Costa et al. identified the primary mechanisms driving exercise-associated GI distress: splanchnic hypoperfusion (blood flow diverted away from the gut to working muscles), dehydration, NSAID use, and heat stress.[8] During prolonged exercise, up to 80% of blood flow can be redirected away from the GI tract. Your gut becomes ischemic — starved of oxygen and unable to function properly. The intestinal lining becomes more permeable, absorption slows, and anything sitting in your stomach just... sits there.

NSAIDs (ibuprofen, naproxen) make this dramatically worse. They further reduce splanchnic blood flow and damage the gut lining directly. Despite this, NSAID use during ultramarathons is alarmingly common. If you take one thing from this section: don't take ibuprofen during your ultra.

Gut training works

The good news: your gut adapts. Cox et al. showed that 28 days of high-carb feeding during training significantly increased exogenous carbohydrate oxidation rates — intestinal transporters upregulate in response to repeated demand.[9] Miall et al. demonstrated that even two weeks of gut training reduced GI symptoms and carbohydrate malabsorption during exercise.[10]

Practical GI management

Avoid NSAIDs during the race — they make GI distress significantly worse. Stay hydrated — dehydration accelerates splanchnic hypoperfusion. Practice everything in training — no new foods on race day. Have backup foods — when Plan A stops working at 3 AM, you need a Plan B and C. Broth, flat cola, and watermelon have saved more ultras than any supplement.

Fat adaptation: the evidence

The appeal of fat adaptation for ultra runners is intuitive: if you could train your body to burn more fat, you'd need fewer carbohydrates, and the fueling problem largely dissolves. You've got 30,000+ calories of stored fat. Why not use them?

The research has been thorough — and the answer is clear. Burke et al.'s 2017 SUPERNOVA study put elite race walkers on a low-carbohydrate, high-fat (LCHF) diet for 3.5 weeks. Fat oxidation increased, as expected. But the diet impaired exercise economy — athletes required more oxygen per unit of work — and it negated the performance benefits of intensified training.[11] They burned more fat but went slower.

The follow-up SUPERNOVA 2 study (Burke et al. 2021) asked an important question: what if you fat-adapt first and then restore carbohydrate availability for racing? The finding was damning. Even after glycogen restoration, the impairment in carbohydrate oxidation persisted.[12] Fat adaptation had durably downregulated the carbohydrate oxidation pathways. You can't have it both ways.

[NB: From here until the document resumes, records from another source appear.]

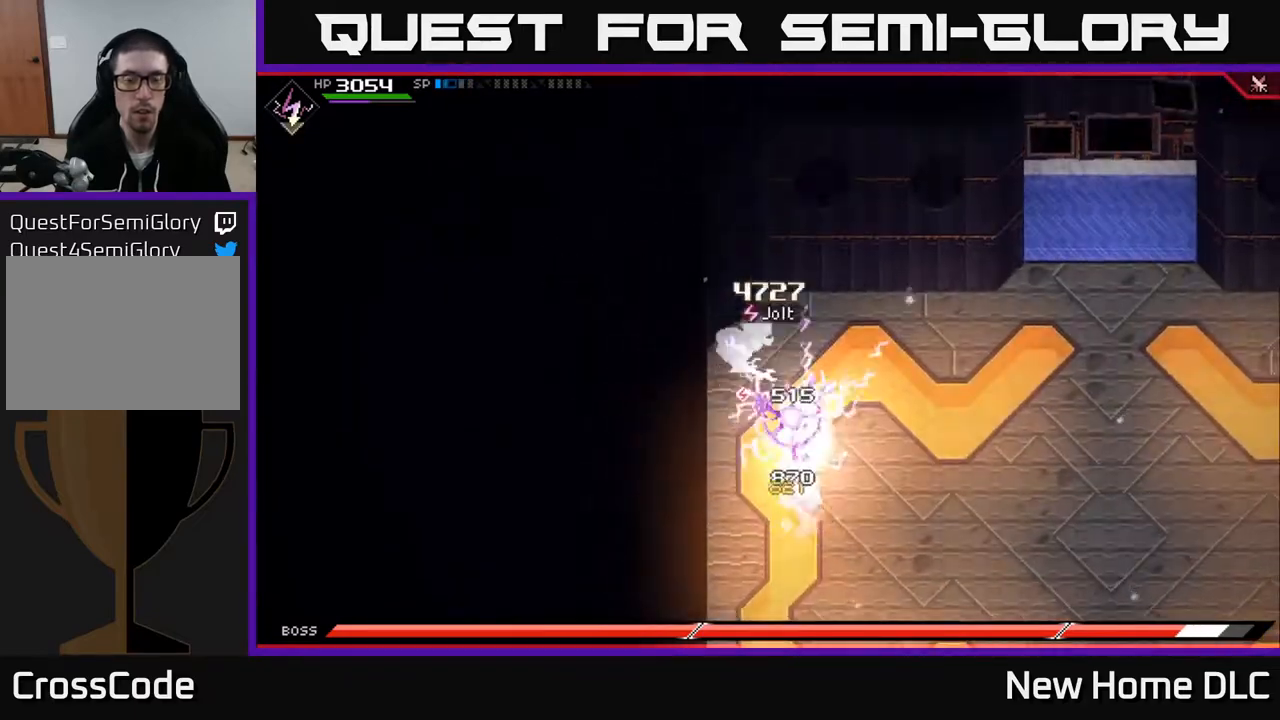
{"buttons": ["X"], "left_stick": "up", "right_stick": "center", "events": [[83, "X", "down"], [117, "left_stick", "center"], [183, "X", "up"], [283, "X", "down"], [283, "left_stick", "up"], [383, "X", "up"], [467, "X", "down"]]}
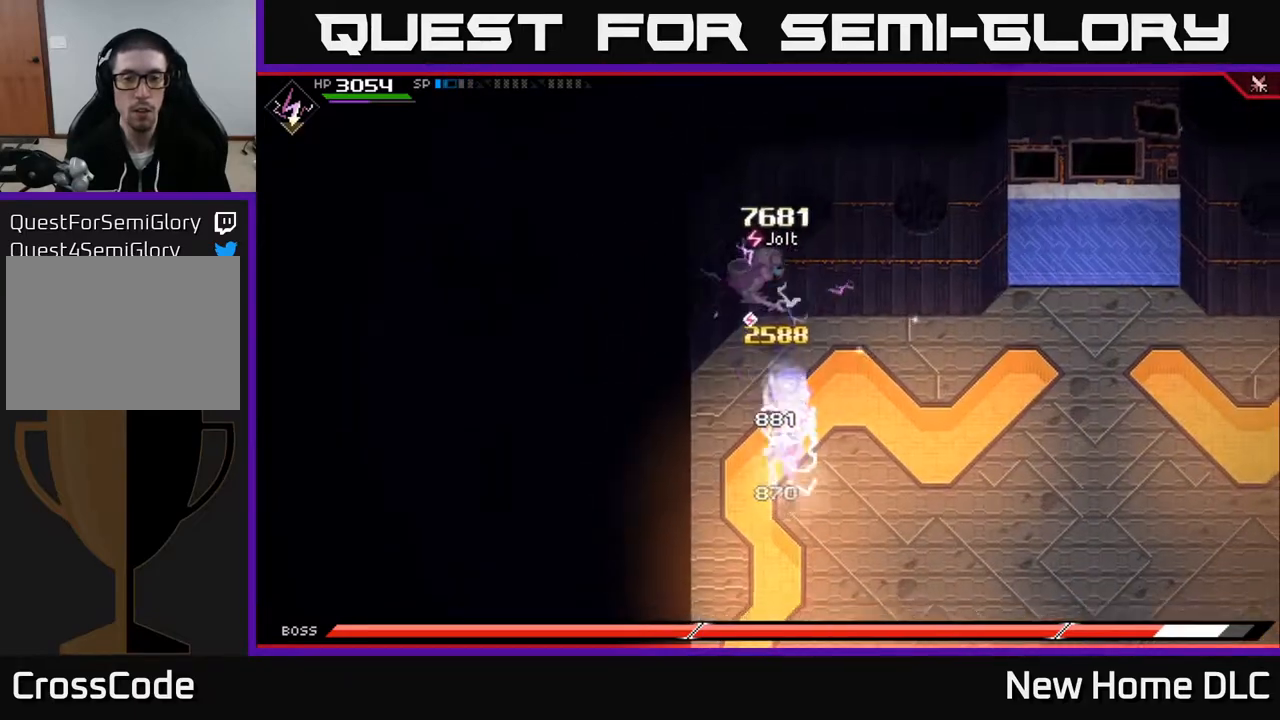
{"buttons": ["L1"], "left_stick": "up", "right_stick": "center", "events": [[67, "X", "up"], [150, "X", "down"], [250, "X", "up"], [400, "L1", "down"]]}
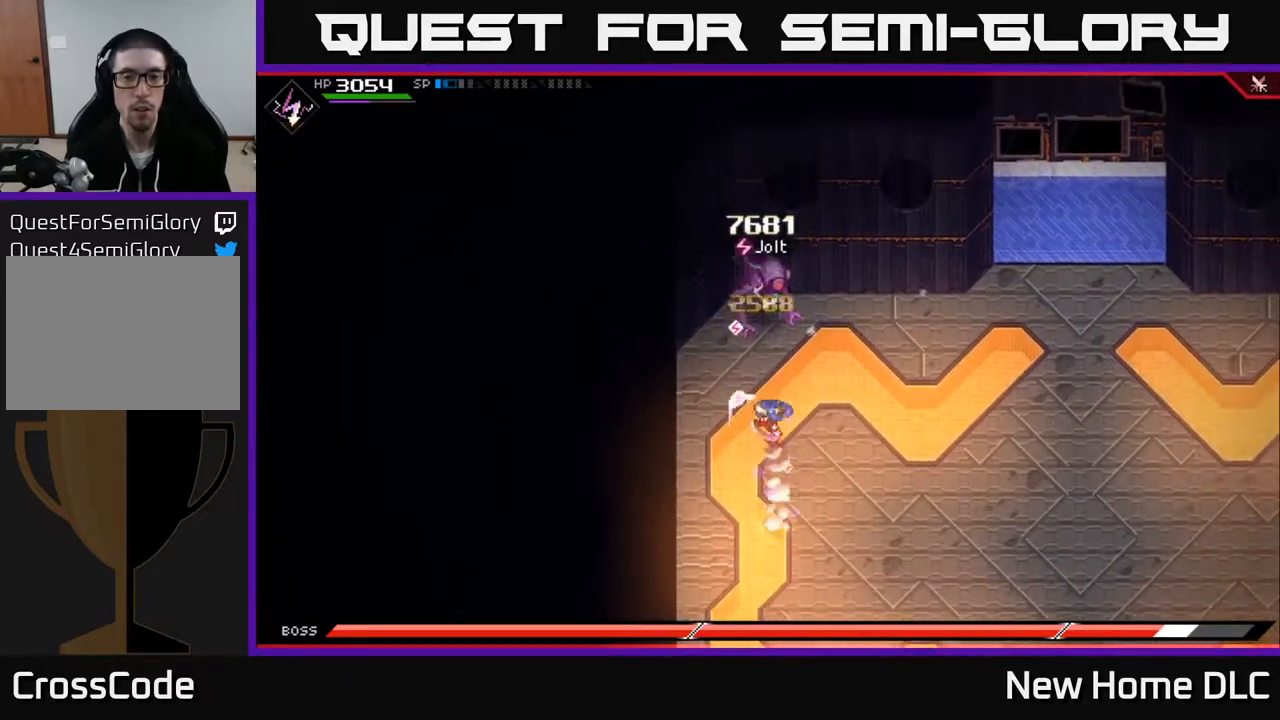
{"buttons": ["X"], "left_stick": "center", "right_stick": "center", "events": [[33, "L1", "up"], [33, "X", "down"], [167, "X", "up"], [233, "X", "down"], [333, "X", "up"], [333, "left_stick", "center"], [400, "X", "down"]]}
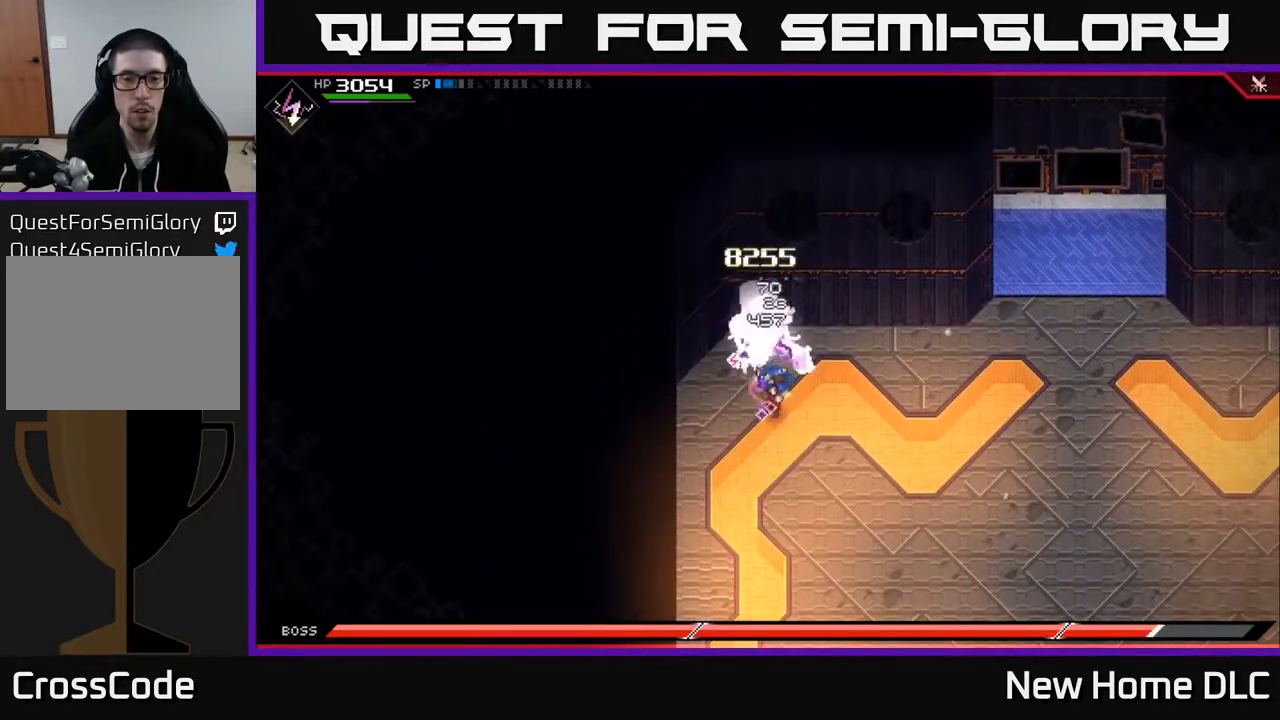
{"buttons": ["X"], "left_stick": "center", "right_stick": "center", "events": [[17, "X", "up"], [83, "X", "down"], [200, "X", "up"], [267, "X", "down"], [383, "X", "up"], [467, "X", "down"]]}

In 2024, the International Society of Sports Nutrition published a position stand specifically addressing ketogenic diets and endurance performance. Leaf et al. concluded that ketogenic diets do not improve and may impair endurance performance.[13] The evidence is about as settled as nutrition science gets.

The nuanced position

There is a more moderate approach — "train low, compete high" — where athletes periodically train with low carbohydrate availability to stimulate mitochondrial adaptations, then restore full carbohydrate availability for key sessions and races. This has some support for enhancing metabolic flexibility. But this is not the same as chronic keto or LCHF dieting. It's strategic periodization, not ideology.

Bottom line

High carbohydrate availability on race day is the evidence-based choice for ultra performance. Fat adaptation impairs economy, blunts carbohydrate oxidation, and offers no performance benefit despite the theoretical appeal. The goal isn't to need fewer carbs — it's to get better at absorbing and using more carbs.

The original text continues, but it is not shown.